Миллер следует Фрейду в том, что «не может представить себе, не может осознать идею полного исчезновения». И получается, что таким образом его способность испытывать ужас переносится сначала на сам процесс умирания и связанные с ним унижения, а затем на различные гипотетические состояния полусуществования или почти существования, которые могут реализоваться в момент или после его смерти. Он боится «остатков сознания, которое не умерло насовсем» и представляет себе трансцендентальный опыт, в котором он наблюдает за собственными похоронами: «или, скорее, не наблюдаю, а неподвижно лежу в гробу». Я легко рисую себе этот новый всплеск старого страха быть погребенным заживо, но никак не нахожу его таким уж жутким. Если бы остатки нашего сознания могли наблюдать за своими похоронами и дрожать в гробу, отчего это сознание обязательно должно бояться замкнутых пространств?

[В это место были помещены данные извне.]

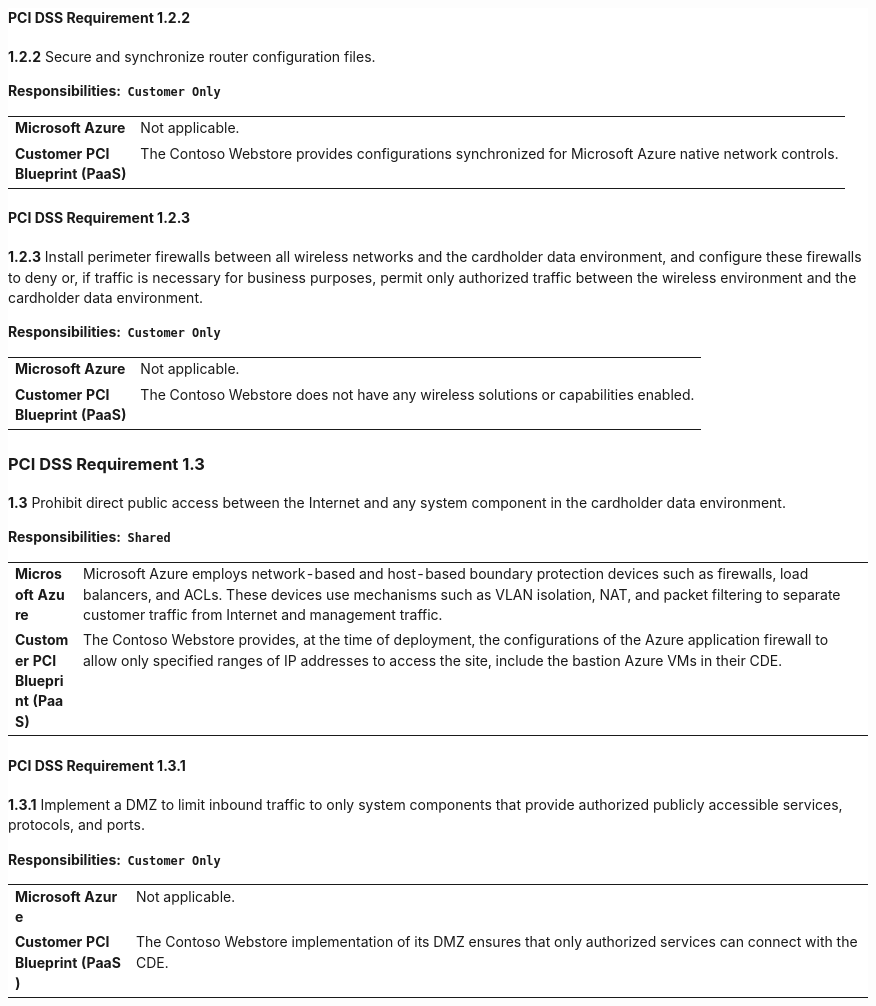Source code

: 

#### PCI DSS Requirement 1.2.2

**1.2.2** Secure and synchronize router configuration files.

**Responsibilities:&nbsp;&nbsp;`Customer Only`**

|||
|---|---|
| **Microsoft&nbsp;Azure** | Not applicable. |
| **Customer&nbsp;PCI<br />Blueprint&nbsp;(PaaS)** | The Contoso Webstore provides configurations synchronized for Microsoft Azure native network controls.|



#### PCI DSS Requirement 1.2.3

**1.2.3** Install perimeter firewalls between all wireless networks and the cardholder data environment, and configure these firewalls to deny or, if traffic is necessary for business purposes, permit only authorized traffic between the wireless environment and the cardholder data environment.

**Responsibilities:&nbsp;&nbsp;`Customer Only`**

|||
|---|---|
| **Microsoft&nbsp;Azure** | Not applicable. |
| **Customer&nbsp;PCI<br />Blueprint&nbsp;(PaaS)** | The Contoso Webstore does not have any wireless solutions or capabilities enabled.|



### PCI DSS Requirement 1.3

**1.3** Prohibit direct public access between the Internet and any system component in the cardholder data environment.

**Responsibilities:&nbsp;&nbsp;`Shared`**

|||
|---|---|
| **Microsoft&nbsp;Azure** | Microsoft Azure employs network-based and host-based boundary protection devices such as firewalls, load balancers, and ACLs. These devices use mechanisms such as VLAN isolation, NAT, and packet filtering to separate customer traffic from Internet and management traffic. |
| **Customer&nbsp;PCI<br />Blueprint&nbsp;(PaaS)** | The Contoso Webstore provides, at the time of deployment, the configurations of the Azure application firewall to allow only specified ranges of IP addresses to access the site, include the bastion Azure VMs in their CDE.|



#### PCI DSS Requirement 1.3.1

**1.3.1** Implement a DMZ to limit inbound traffic to only system components that provide authorized publicly accessible services, protocols, and ports.


**Responsibilities:&nbsp;&nbsp;`Customer Only`**

|||
|---|---|
| **Microsoft&nbsp;Azure** | Not applicable. |
| **Customer&nbsp;PCI<br />Blueprint&nbsp;(PaaS)** | The Contoso Webstore implementation of its DMZ ensures that only authorized services can connect with the CDE.|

Многие из нас думали или говорили о смерти: «Мы узнаем, как оно там», в то же время выражая почти полную уверенность, что мы никогда не «узнаем» про то плохое, что нас ждет. Подзадержавшееся сознание поможет нам получить ответ. Так, нам могут мягко сказать «нет». Оно может обозревать похороны или кремацию с высоты птичьего полета, попрощаться с нашим скверным телом и жизнью, которая в нем была, и (если предположить, что оно еще как-то связано с нашим «я» или представляет его) позволить «нам» почувствовать, что все происходит как должно. Оно может внушить нам ощущение спокойствия, отдохновения, теплого поцелуя на ночь, онтологической рюмки на посошок.
Моя шведская подруга К. однажды очень мягко и сочувственно прошептала нашему общему другу, который слишком долго умирал от рака: «Пора уходить». Я люблю шутить с ней, что пойму, насколько плохи мои дела, когда услышу ее слегка модулированный голос, наговаривающий мне в ухо этот хорошо отрепетированный совет. Возможно, остатки сознания, которого боится Миллер, окажутся чем-то полезным и благожелательным, как голос окончательного распорядителя с мягким шведским акцентом.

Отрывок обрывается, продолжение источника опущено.